Secondo il sacerdote, nel mirino ci sarebbero proprio quei magistrati che negli anni hanno indagato poteri forti e questioni scomode: “Sotto sotto mi sembra che ci sia la volontà di liberarsi di quei magistrati che si sono occupati di immigrazione o dei pubblici ministeri che hanno indagato uomini delle istituzioni o potenti imprenditori. Magistrati che disturbano”. Un atteggiamento che Ciotti definisce “un intento punitivo del tutto ingiustificato”, ricordando che “al di là dei singoli errori giudiziari, anche drammatici, che ci sono stati, la magistratura nel suo insieme ha sempre agito per il bene comune e per i diritti dei cittadini”. E ha aggiunto: “C’è chi ha pagato con la vita questo impegno. Magistrati che hanno sacrificato la loro vita per la giustizia. Questo non possiamo e non dobbiamo dimenticarlo”.

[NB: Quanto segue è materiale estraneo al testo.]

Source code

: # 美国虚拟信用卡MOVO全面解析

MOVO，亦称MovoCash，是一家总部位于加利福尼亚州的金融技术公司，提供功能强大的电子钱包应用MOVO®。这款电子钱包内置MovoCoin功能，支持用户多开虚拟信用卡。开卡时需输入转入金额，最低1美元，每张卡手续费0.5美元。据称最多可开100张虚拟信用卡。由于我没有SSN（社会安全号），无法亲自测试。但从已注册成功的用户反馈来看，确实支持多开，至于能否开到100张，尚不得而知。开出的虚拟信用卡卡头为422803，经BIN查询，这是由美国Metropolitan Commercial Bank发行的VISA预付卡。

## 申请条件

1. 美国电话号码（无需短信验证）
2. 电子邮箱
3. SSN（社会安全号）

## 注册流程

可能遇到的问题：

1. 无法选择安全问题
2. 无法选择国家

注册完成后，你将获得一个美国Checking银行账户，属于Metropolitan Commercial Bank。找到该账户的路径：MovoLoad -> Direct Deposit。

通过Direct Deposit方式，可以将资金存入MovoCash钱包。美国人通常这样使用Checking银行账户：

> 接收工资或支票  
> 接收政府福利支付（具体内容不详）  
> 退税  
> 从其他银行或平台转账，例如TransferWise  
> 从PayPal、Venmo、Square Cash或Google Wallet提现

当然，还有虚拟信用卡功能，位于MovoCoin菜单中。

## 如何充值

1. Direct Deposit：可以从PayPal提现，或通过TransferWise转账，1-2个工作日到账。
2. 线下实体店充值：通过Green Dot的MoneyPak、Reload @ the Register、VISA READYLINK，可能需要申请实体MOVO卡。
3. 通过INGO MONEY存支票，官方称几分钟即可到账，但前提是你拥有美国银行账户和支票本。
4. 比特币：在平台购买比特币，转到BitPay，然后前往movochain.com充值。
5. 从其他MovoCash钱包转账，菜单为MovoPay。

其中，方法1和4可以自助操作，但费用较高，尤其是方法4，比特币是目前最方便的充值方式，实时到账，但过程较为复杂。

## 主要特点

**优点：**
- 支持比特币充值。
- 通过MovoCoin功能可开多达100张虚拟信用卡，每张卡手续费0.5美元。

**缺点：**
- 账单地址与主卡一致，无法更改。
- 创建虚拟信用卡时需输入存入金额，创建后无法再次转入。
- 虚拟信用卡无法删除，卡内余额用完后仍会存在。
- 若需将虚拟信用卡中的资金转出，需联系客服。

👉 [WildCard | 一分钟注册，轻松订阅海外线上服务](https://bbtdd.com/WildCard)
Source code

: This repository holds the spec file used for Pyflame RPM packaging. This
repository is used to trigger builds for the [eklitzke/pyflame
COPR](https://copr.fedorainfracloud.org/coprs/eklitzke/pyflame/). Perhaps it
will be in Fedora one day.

Il sacerdote ha ricordato anche l’invito alla partecipazione espresso dalla Conferenza Episcopale Italiana e dal suo presidente, il cardinale Matteo Maria Zuppi, a superare il clima di astensione e disimpegno. E ha citato le parole del Presidente della Repubblica Sergio Mattarella: “La magistratura non è esente da critiche, ma neppure lo sono gli altri organi dello Stato”. Un richiamo, ha sottolineato Ciotti, che dovrebbe valere per tutti: “Il richiamo a prendere coscienza dei limiti e degli errori che possono essere fatti riguarda tutti noi. Non è che qualcuno li scarica solo sugli altri. Sono parole di saggezza di cui abbiamo bisogno”.
Proprio alla luce di queste considerazioni, e della necessità di difendere l’equilibrio costituzionale e l’autonomia della magistratura, don Ciotti ha concluso il suo intervento con una dichiarazione chiara sulla sua scelta referendaria: “Allora io voterò no”.